Moved, "That the Bill be now read 2a."—(The Marquess of Salisbury.)


said, he would willingly testify his approval of the course taken by his noble Friend in consolidating the law with the assistance of so able a draftsman. He wished however to observe that the anomalies to be corrected came into existence before his official responsibility in connection with Indian affairs. He thought it was right in principle, if the Court was of opinion that an Act was ultra vires of the Legislative Council, that it should make a report to the Governor General; but he did not quite see how the provision would work. What was to happen in regard to the case before the Court out of which the necessity of reporting arose? Were all proceedings in the case to be suspended in the meanwhile? That was, perhaps, a point which could best be dealt with in Committee on the Bill; but he had thought it well to call attention to it at the earliest opportunity, in order that it might be duly considered.


said, he should like to consult legal authority before committing himself to an opinion on the point; but it was very possible that it might be desirable to insert in the Bill words enabling the Court in India to suspend all proceedings in the case before it until the question of the validity of the Act had been decided at home.


was understood to express the opinion that the modification of the law embodied in the Bill before the House was one of much value and importance. The proposal of the noble Marquess would allow the law to be acted upon, and at the same time prevent injustice.

Motion agreed to; Bill read 2a accordingly and committed to a Committee of the Whole House on Monday next.

House adjourned at a quarter past Seven o'clock, to Thursday next, a quarter before Five o'clock.

WORK ITEM A => In the dataset entries, rewrite the lines from the start of the entries through the line containing "- [x] Diagram", substituting "Overview" for "Introduction" and leaving everything else unchanged.

Entries drawn from a dataset
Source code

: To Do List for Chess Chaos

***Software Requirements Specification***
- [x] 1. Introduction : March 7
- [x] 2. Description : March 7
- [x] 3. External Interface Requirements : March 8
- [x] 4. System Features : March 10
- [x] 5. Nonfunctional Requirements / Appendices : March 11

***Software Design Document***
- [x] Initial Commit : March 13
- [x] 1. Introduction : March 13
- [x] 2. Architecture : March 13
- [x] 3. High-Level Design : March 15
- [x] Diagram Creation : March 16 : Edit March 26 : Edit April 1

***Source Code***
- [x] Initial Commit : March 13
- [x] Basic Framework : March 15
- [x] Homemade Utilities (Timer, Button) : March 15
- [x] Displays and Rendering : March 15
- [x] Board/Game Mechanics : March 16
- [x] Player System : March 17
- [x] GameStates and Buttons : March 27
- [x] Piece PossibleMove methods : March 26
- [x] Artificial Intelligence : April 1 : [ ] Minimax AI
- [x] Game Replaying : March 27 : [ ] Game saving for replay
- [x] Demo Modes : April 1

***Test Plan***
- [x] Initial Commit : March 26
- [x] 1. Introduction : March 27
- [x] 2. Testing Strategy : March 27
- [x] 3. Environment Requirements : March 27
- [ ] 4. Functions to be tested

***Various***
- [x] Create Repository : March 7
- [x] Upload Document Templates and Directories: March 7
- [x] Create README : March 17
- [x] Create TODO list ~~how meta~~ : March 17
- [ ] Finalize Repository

WORK ITEM B =>
Answer these questions about the parliamentary debate.
(i) Who moved that the Bill be now read a second time?
(ii) To what committee was the Bill committed, and for which day?
(iii) At what time did the House adjourn?

EXERCISE SOLUTION A =>
Source code

: To Do List for Chess Chaos

***Software Requirements Specification***
- [x] 1. Overview : March 7
- [x] 2. Description : March 7
- [x] 3. External Interface Requirements : March 8
- [x] 4. System Features : March 10
- [x] 5. Nonfunctional Requirements / Appendices : March 11

***Software Design Document***
- [x] Initial Commit : March 13
- [x] 1. Overview : March 13
- [x] 2. Architecture : March 13
- [x] 3. High-Level Design : March 15
- [x] Diagram Creation : March 16 : Edit March 26 : Edit April 1

EXERCISE SOLUTION B =>
(i) The Marquess of Salisbury.
(ii) A Committee of the Whole House, on Monday next.
(iii) At a quarter past seven o'clock.